Hi, I’m learning my way around DataFrames.jl and CSV.jl and am having some difficulty understanding the behaviour of the following code;
using DataFrames, CSV
x = rand(5, 5)
A = DataFrame(x, :auto)
A[2:4, 2:4] .= missing
This code raises the error 'MethodError: Cannot 'convert' an object of type Missing to an object of type Float64'.
Elsewhere with real data I’m attempting to replace a block of erroneous entries in a dataframe with nothing to allow for easy interpolation using Impute.interp(). I’ve found it’s possible to do so using nested for loops, but I’m wondering why the broadcasting approach doesn’t work, since it seems more idiomatic.
I don’t see how it would work better with for loops: the problem is that A has columns of type Float64 which cannot contain the missing value. You can fix it by calling allowmissing!(A) before the last line.
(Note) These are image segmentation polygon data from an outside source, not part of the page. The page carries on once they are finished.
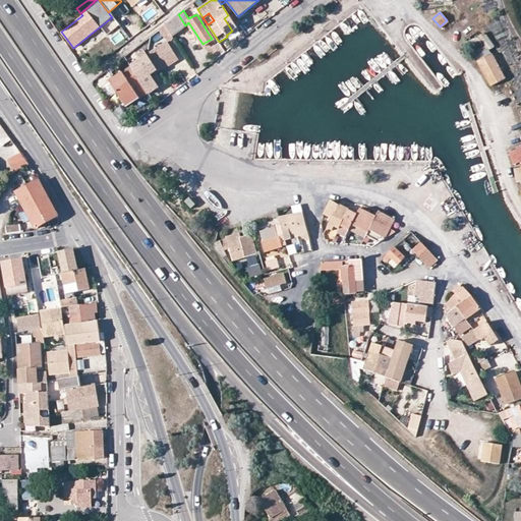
[(185,25),(178,14),(165,24),(172,36),(185,25)]
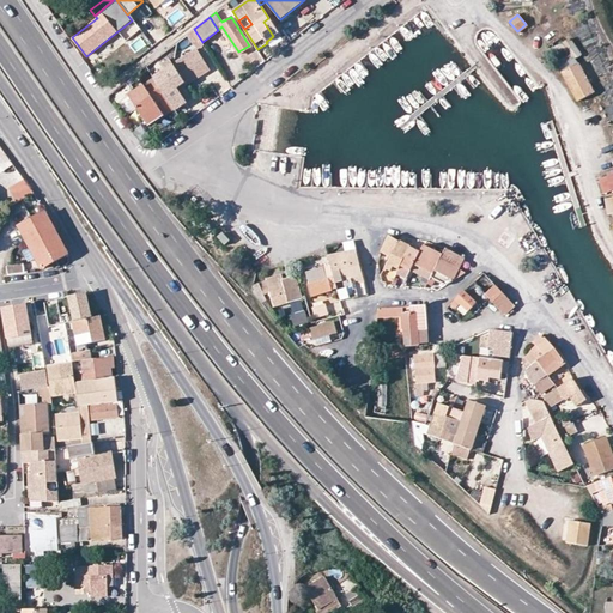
[(268,18),(263,22),(273,36),(266,42),(267,43),(280,35),(268,18)]
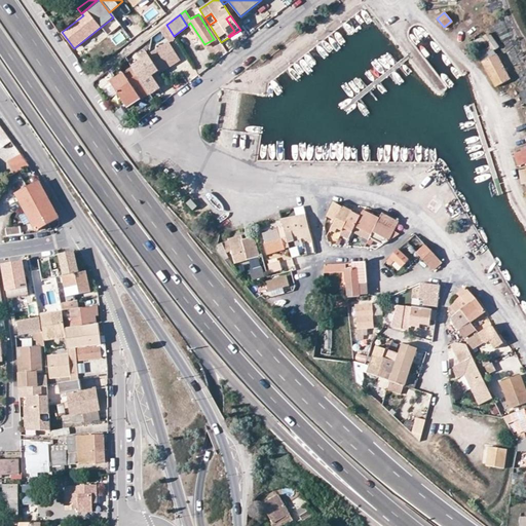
[(100,28),(107,36),(120,26),(113,17),(100,28)]
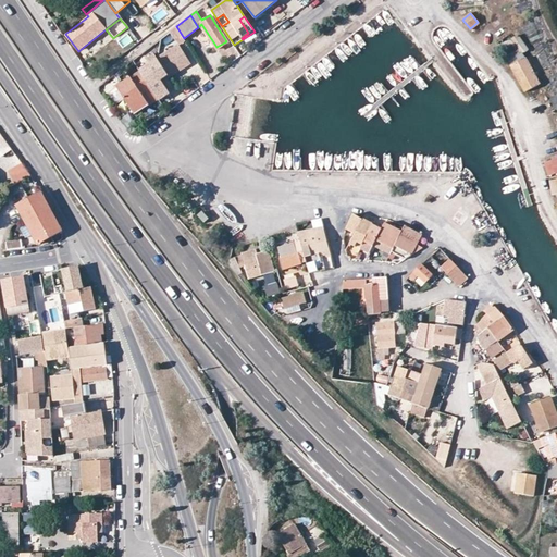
[(184,38),(176,26),(170,31),(178,45),(185,40),(184,38)]
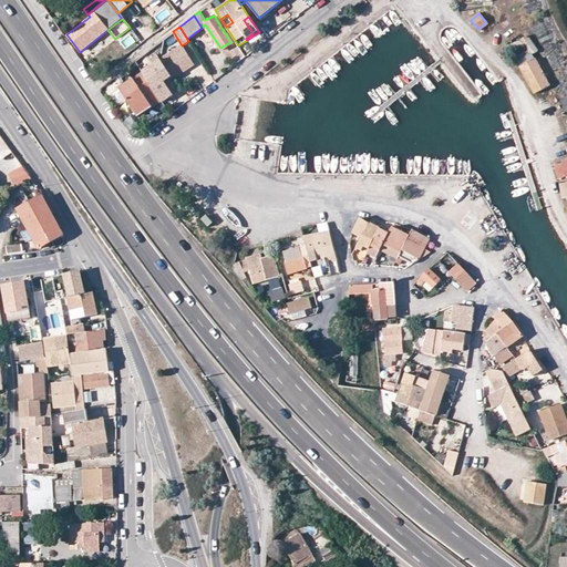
[(526,34),(521,39),(531,52),(532,54),(537,50),(526,34)]
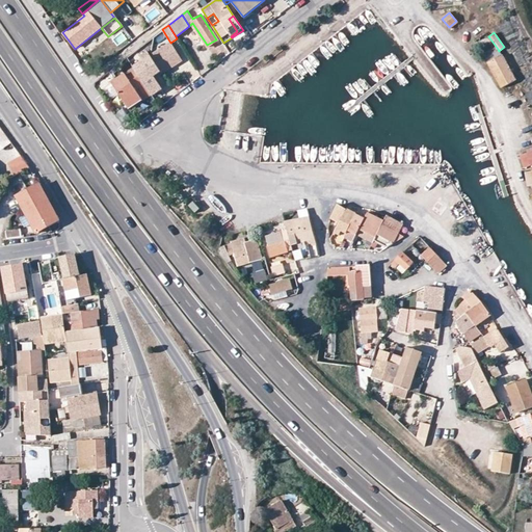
[(161,72),(181,59),(170,43),(151,55),(160,69),(161,72)]
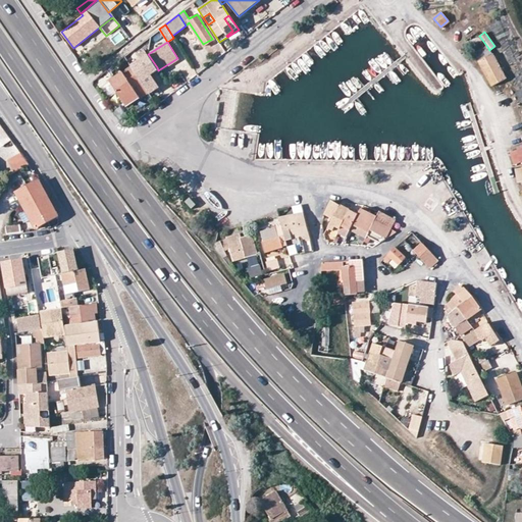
[(480,47),(473,51),(491,86),(504,79),(489,50),(488,48),(483,52),(480,47)]
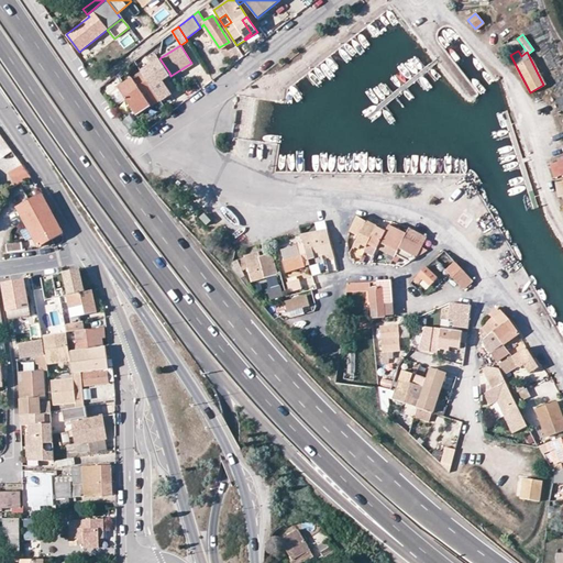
[(161,78),(169,73),(159,58),(156,54),(151,57),(154,63),(141,70),(142,73),(159,100),(161,101),(172,95),(163,81),(161,78)]
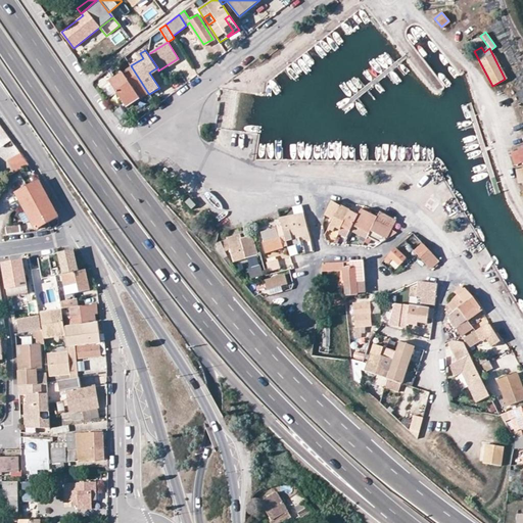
[(180,62),(178,58),(158,70),(162,76),(180,62)]
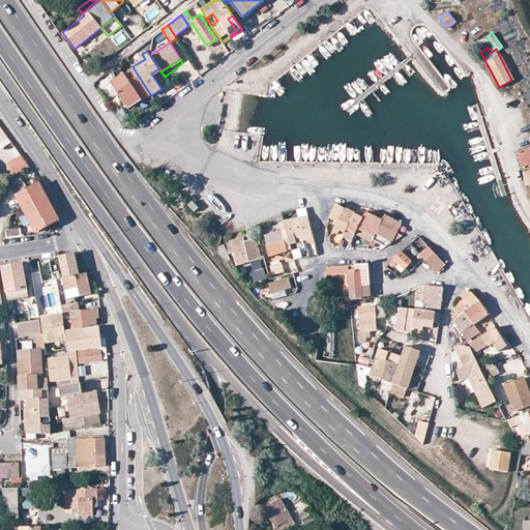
[(134,68),(111,84),(127,109),(150,94),(134,68)]
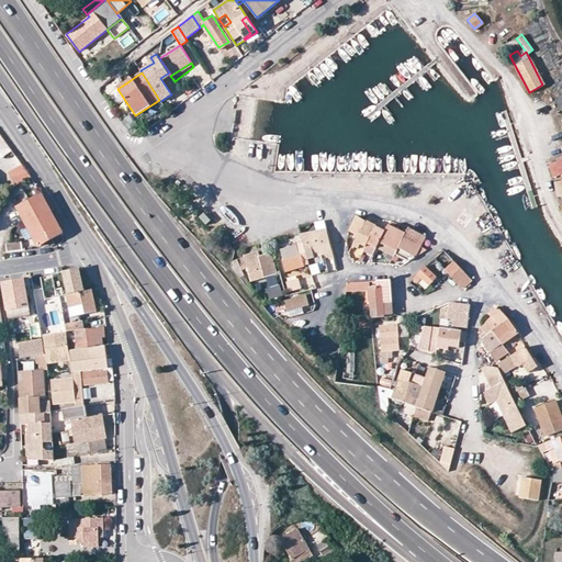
[(0,157),(11,150),(0,135),(0,157)]
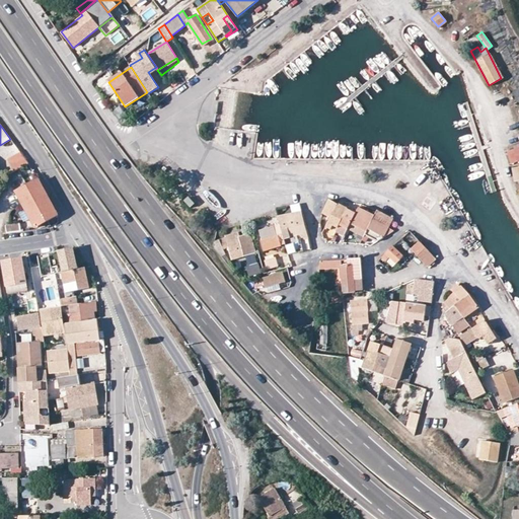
[(146,136),(154,146),(163,138),(157,129),(146,136)]
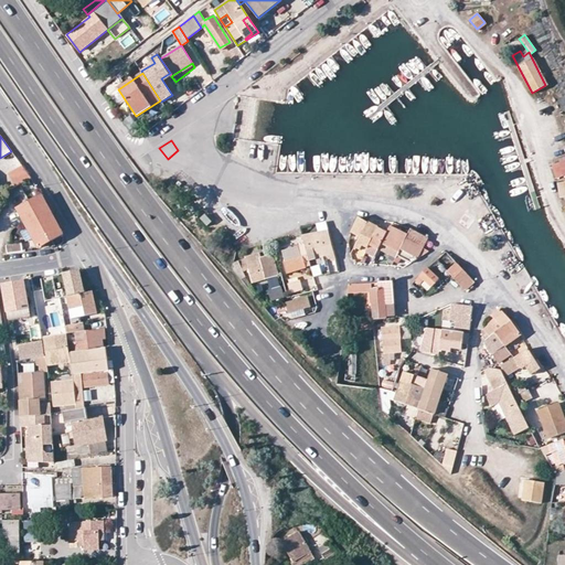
[(9,173),(16,187),(31,179),(22,167),(9,173)]
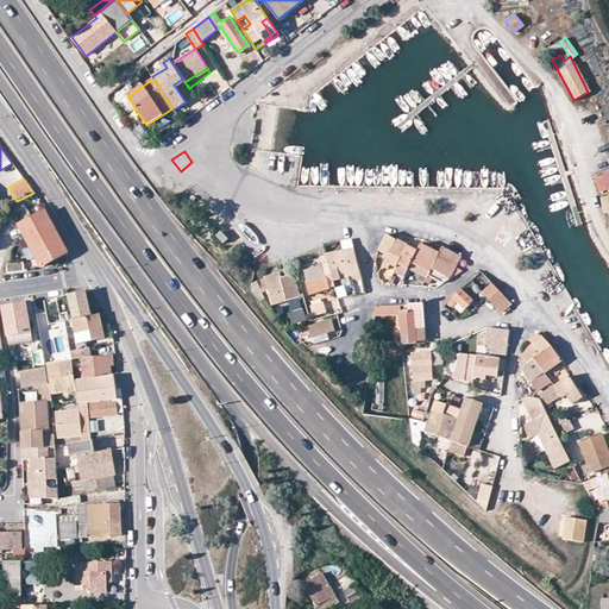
[(42,268),(67,253),(45,213),(19,226),(42,268)]
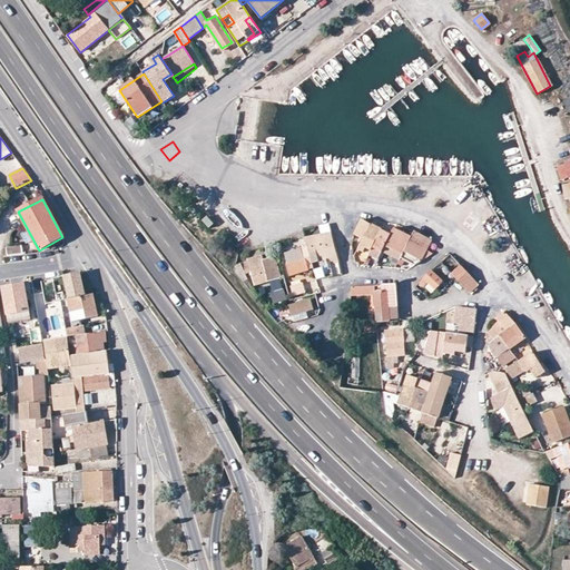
[(354,234),(363,238),(371,225),(361,219),(354,234)]
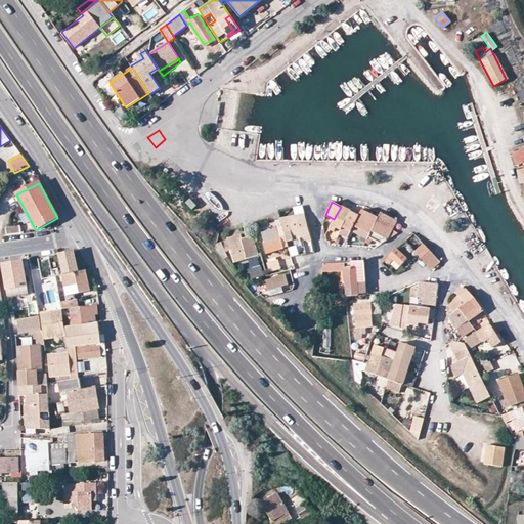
[(341,228),(343,226),(351,211),(345,208),(346,207),(342,205),(341,207),(334,219),(330,227),(332,228),(335,229),(337,226),(341,228)]
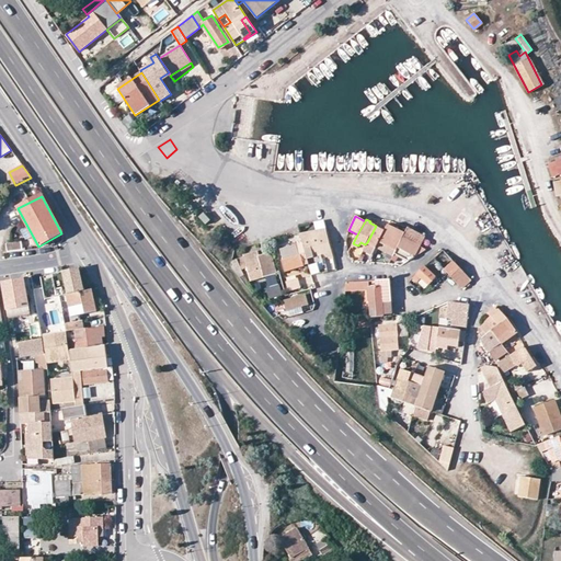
[(398,222),(395,228),(404,232),(402,237),(420,245),(424,236),(410,229),(398,222)]
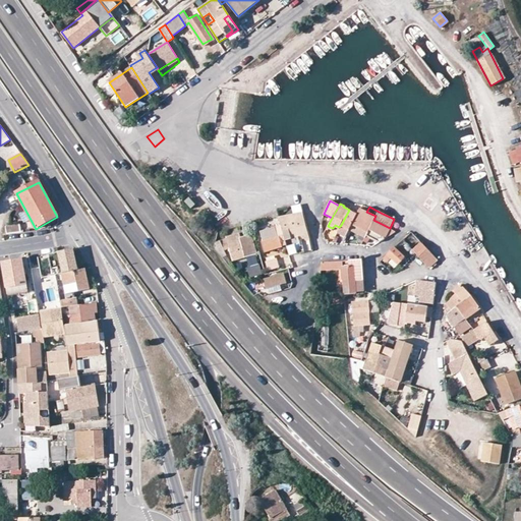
[(357,215),(352,225),(367,231),(369,228),(373,220),(375,216),(366,212),(360,209),(357,215)]
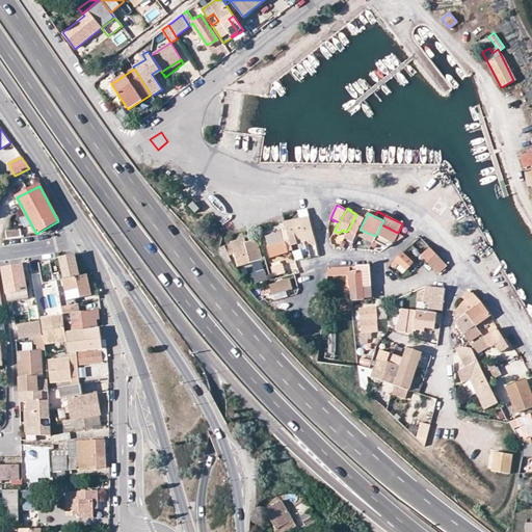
[(356,214),(348,230),(356,235),(360,230),(365,219),(356,214)]
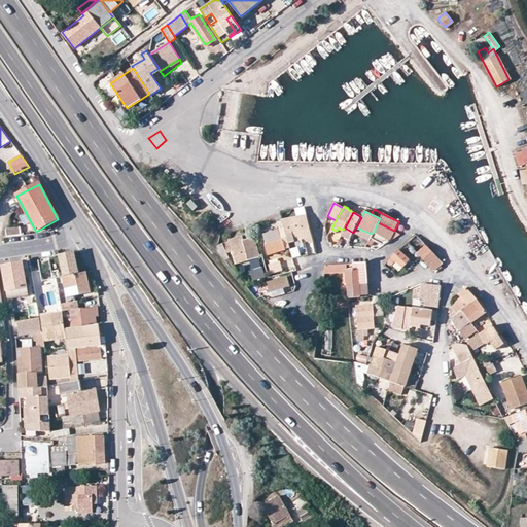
[(308,254),(305,245),(313,243),(306,214),(281,220),(291,258),(308,254)]
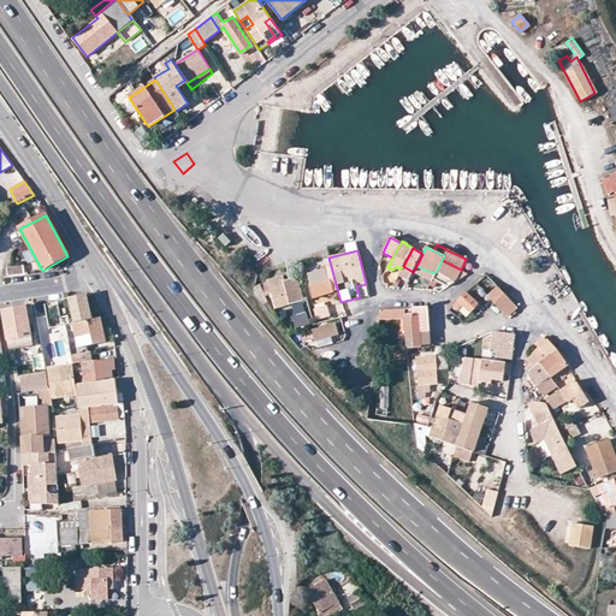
[(437,270),(456,280),(467,272),(461,270),(442,260),(437,270)]
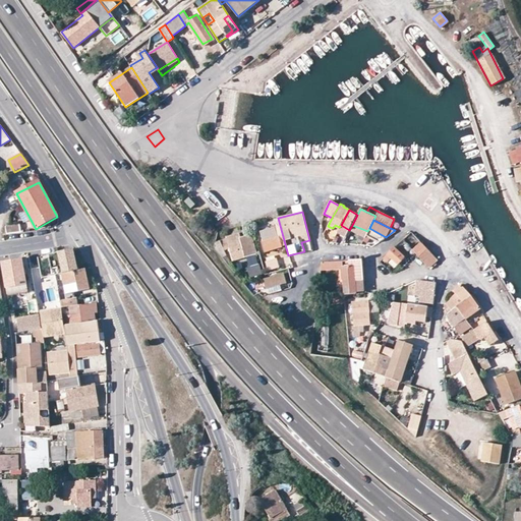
[(6,226),(7,234),(21,232),(20,224),(6,226)]
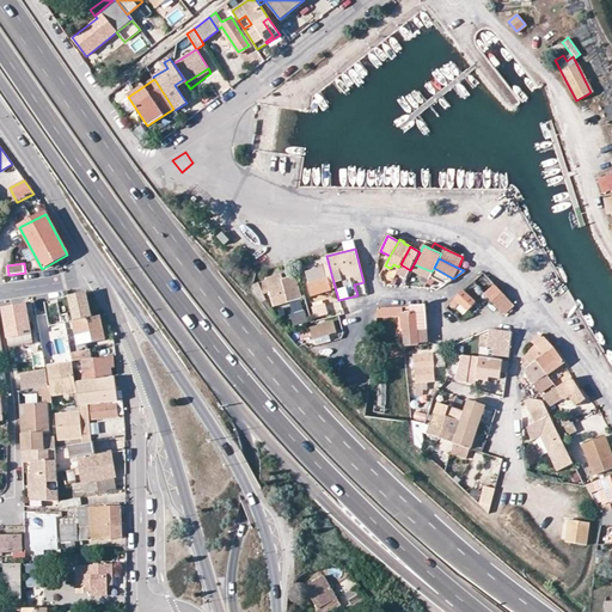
[(306,283),(310,295),(330,289),(328,277),(325,277),(322,267),(305,271),(308,283),(306,283)]
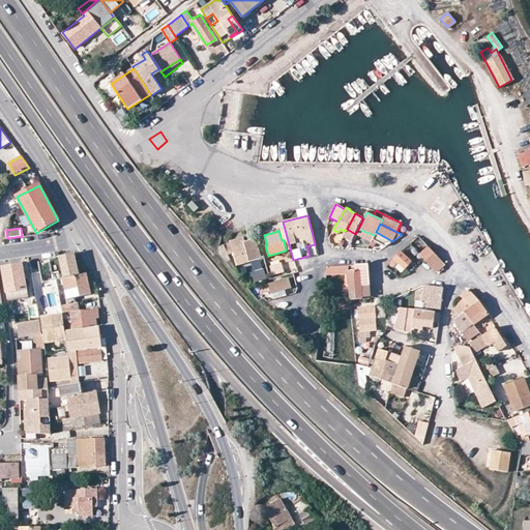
[(417,236),(410,244),(420,255),(429,247),(417,236)]
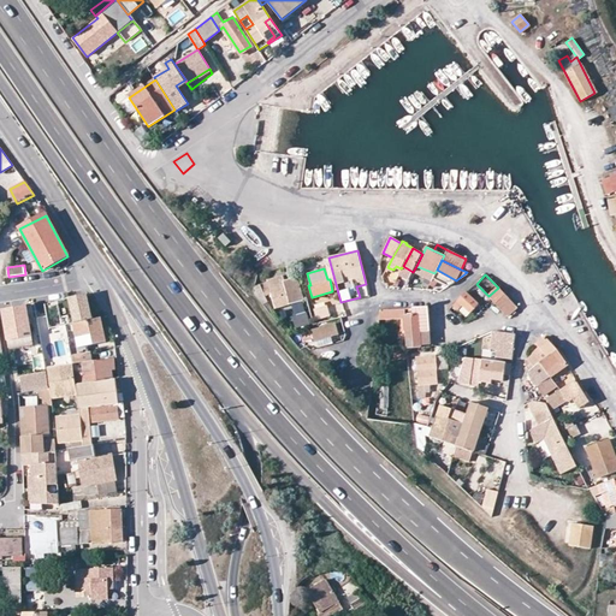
[(270,292),(274,308),(301,300),(295,278),(283,282),(282,276),(266,279),(268,283),(264,284),(266,292),(270,292)]
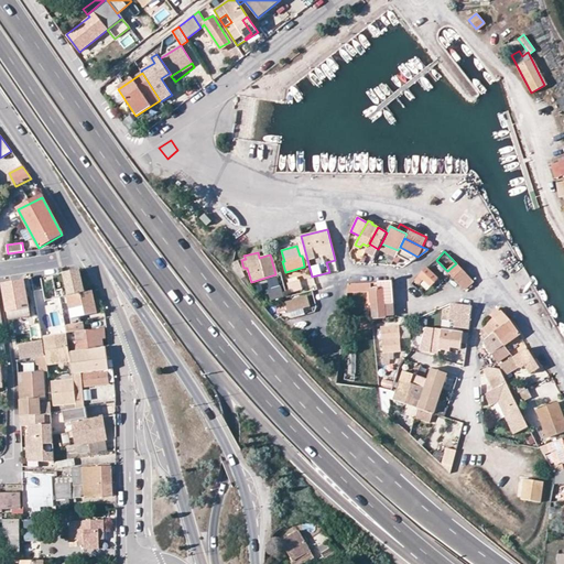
[(447,271),(451,274),(464,289),(465,289),(473,281),(456,263),(447,271)]
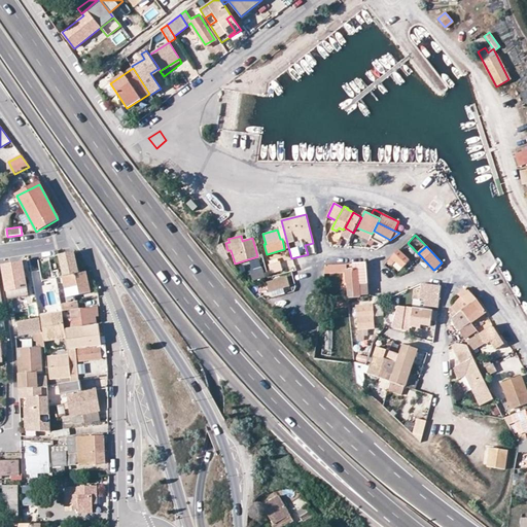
[(392,266),(396,261),(402,269),(411,260),(400,250),(388,261),(392,266)]
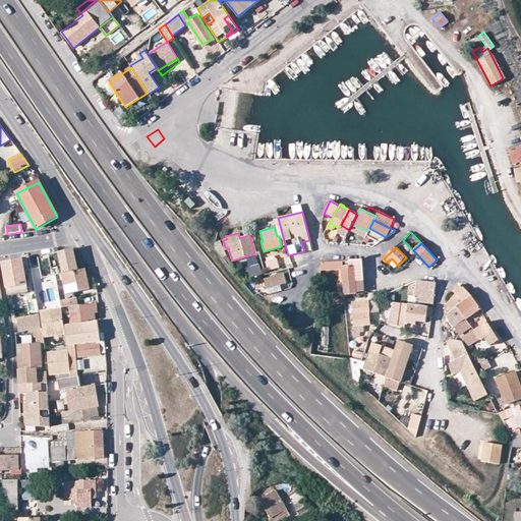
[(56,252),(61,273),(77,270),(73,248),(56,252)]
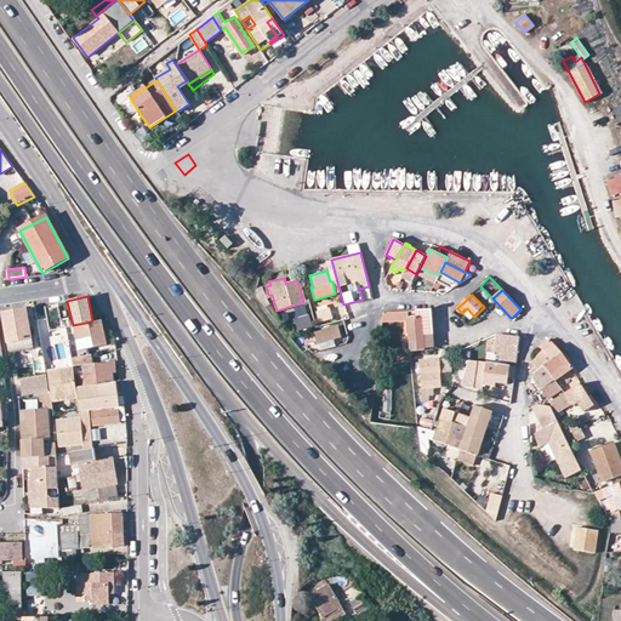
[(330,308),(318,311),(319,320),(331,319),(330,308)]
(I guess you meant missing instead of nothing? If you really want to use nothing I think you’ll have to construct the columns manually with type Union{Nothing,Float64}.)
Yep, missing is what I had in mind. Thankyou. Is there any advantage to returning the type of the columns of A to Float64 once the missing values have been imputed?
How exactly did you intend to do so? If the Vector has missing values then it cannot be of type Vector{Float64}, it must be of type Vector{Union{Missing, Float64}}. An alternative would be using NaN instead of missing, as NaN is a Float64 value, but NaN and missing have different meanings and behaviors.
That’s very simple. Impute.interp() replaces each of the missing values with a real value, determined by linearly interpolating between the known values that bound the missing region. The end result is a dataframe that contains no missing entries.